■ What you should do ■
Each line in the records below, from the one that contains "MIDDLE EAST & ISRAEL" to the one that contains "Bendoorwell: Redefining Luxury", should be reproduced exactly, the first and last included.

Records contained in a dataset
——
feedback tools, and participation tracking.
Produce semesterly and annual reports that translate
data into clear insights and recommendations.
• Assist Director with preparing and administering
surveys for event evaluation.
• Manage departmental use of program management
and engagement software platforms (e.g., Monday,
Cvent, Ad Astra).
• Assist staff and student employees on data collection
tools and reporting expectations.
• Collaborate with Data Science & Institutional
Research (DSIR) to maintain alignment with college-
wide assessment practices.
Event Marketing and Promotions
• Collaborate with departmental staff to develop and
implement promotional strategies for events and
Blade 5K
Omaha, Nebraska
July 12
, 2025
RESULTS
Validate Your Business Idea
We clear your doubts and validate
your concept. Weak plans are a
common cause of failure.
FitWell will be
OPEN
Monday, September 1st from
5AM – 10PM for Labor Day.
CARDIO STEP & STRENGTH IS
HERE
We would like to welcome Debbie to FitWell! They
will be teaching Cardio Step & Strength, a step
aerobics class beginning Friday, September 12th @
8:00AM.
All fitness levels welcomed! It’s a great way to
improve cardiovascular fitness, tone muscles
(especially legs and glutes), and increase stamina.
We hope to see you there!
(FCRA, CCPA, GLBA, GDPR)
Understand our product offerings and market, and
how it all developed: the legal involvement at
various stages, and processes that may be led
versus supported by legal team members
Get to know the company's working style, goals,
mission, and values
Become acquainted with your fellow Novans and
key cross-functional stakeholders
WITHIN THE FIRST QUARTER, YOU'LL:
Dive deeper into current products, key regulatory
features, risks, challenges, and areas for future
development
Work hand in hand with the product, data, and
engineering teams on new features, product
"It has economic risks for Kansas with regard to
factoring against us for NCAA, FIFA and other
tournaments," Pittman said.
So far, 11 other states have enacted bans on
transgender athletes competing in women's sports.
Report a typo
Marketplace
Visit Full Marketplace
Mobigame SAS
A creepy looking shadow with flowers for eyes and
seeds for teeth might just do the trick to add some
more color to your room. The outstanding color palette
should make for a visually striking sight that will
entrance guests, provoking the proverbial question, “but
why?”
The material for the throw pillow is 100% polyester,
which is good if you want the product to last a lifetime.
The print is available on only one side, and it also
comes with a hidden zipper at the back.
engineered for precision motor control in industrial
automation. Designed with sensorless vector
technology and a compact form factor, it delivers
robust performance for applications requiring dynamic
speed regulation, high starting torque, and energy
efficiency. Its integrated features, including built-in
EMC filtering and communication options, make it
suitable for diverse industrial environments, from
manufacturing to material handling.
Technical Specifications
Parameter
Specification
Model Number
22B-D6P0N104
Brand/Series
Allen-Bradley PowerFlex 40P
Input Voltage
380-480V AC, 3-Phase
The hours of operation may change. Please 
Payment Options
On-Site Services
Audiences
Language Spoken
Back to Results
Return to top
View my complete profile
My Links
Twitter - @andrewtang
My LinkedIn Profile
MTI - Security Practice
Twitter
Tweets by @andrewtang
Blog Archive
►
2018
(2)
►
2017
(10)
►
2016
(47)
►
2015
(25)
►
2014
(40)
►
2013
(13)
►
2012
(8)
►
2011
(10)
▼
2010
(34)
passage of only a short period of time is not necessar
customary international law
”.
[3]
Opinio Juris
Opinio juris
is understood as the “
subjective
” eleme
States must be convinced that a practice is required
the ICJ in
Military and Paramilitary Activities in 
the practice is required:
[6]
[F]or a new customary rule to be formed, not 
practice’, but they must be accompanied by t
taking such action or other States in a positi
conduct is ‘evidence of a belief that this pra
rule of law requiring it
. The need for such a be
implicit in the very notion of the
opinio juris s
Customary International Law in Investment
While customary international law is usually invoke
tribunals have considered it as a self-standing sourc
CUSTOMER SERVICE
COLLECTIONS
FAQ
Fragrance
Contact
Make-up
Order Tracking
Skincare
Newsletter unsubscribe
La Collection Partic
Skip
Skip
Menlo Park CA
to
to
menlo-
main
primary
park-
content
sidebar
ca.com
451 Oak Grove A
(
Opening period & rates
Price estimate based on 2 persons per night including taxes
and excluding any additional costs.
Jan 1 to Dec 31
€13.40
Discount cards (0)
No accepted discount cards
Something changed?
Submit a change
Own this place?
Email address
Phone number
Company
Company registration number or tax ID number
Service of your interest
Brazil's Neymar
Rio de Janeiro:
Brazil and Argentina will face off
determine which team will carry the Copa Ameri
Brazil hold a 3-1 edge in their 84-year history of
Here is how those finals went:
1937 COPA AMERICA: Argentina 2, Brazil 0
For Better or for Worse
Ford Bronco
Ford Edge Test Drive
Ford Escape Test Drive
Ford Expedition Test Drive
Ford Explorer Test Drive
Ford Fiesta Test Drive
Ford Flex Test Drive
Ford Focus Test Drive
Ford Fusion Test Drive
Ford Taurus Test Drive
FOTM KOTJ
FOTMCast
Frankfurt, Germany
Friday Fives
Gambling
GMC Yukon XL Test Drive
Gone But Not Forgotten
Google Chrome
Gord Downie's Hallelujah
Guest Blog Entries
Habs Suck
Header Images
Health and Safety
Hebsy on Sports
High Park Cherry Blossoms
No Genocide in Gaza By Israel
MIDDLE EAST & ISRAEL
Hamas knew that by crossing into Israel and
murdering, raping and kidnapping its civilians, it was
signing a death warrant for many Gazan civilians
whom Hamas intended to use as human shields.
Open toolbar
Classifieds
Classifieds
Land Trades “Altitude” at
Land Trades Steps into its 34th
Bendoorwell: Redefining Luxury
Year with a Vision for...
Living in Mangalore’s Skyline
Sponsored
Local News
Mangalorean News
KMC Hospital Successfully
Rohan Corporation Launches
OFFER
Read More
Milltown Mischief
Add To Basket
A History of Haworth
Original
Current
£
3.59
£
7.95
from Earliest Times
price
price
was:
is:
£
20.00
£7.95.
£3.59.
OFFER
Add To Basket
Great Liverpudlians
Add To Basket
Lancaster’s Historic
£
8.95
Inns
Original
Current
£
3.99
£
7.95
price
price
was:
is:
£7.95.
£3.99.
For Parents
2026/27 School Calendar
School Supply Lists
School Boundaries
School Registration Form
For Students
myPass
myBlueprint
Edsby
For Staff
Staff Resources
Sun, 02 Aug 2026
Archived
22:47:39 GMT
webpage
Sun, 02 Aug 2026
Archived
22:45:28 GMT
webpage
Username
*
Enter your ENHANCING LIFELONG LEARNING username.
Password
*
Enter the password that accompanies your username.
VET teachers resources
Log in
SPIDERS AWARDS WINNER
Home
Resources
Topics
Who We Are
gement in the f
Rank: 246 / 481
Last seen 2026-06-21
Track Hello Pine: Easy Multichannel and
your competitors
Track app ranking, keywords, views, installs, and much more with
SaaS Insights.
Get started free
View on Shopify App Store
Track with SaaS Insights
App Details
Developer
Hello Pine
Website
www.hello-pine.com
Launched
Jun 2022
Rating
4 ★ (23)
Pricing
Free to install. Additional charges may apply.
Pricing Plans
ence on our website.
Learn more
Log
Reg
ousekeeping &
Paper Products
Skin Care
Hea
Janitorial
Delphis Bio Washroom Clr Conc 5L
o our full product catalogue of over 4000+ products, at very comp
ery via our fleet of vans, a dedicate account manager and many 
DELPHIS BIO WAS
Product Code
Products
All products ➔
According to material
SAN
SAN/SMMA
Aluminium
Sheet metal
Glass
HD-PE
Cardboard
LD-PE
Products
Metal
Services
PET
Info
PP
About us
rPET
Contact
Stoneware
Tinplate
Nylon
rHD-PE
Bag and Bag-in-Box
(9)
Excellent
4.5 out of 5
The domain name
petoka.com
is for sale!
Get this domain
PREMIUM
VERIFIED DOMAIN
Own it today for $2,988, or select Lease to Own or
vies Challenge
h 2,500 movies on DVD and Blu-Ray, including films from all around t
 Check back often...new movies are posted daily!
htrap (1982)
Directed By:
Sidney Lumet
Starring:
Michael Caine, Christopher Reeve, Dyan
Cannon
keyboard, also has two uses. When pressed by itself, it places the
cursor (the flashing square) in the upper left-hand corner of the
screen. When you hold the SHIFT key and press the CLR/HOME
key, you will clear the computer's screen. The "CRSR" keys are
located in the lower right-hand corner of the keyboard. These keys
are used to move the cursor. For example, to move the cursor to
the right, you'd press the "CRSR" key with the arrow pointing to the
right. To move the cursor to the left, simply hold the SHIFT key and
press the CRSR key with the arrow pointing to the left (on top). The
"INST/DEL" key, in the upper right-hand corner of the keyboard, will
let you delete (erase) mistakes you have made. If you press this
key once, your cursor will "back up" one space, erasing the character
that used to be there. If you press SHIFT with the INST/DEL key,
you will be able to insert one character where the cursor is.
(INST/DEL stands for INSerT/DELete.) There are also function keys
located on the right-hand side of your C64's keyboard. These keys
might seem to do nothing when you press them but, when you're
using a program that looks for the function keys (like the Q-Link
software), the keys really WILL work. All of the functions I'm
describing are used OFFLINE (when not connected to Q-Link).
——
■ Result of this exercise ■
MIDDLE EAST & ISRAEL
Hamas knew that by crossing into Israel and
murdering, raping and kidnapping its civilians, it was
signing a death warrant for many Gazan civilians
whom Hamas intended to use as human shields.
Open toolbar
Classifieds
Classifieds
Land Trades “Altitude” at
Land Trades Steps into its 34th
Bendoorwell: Redefining Luxury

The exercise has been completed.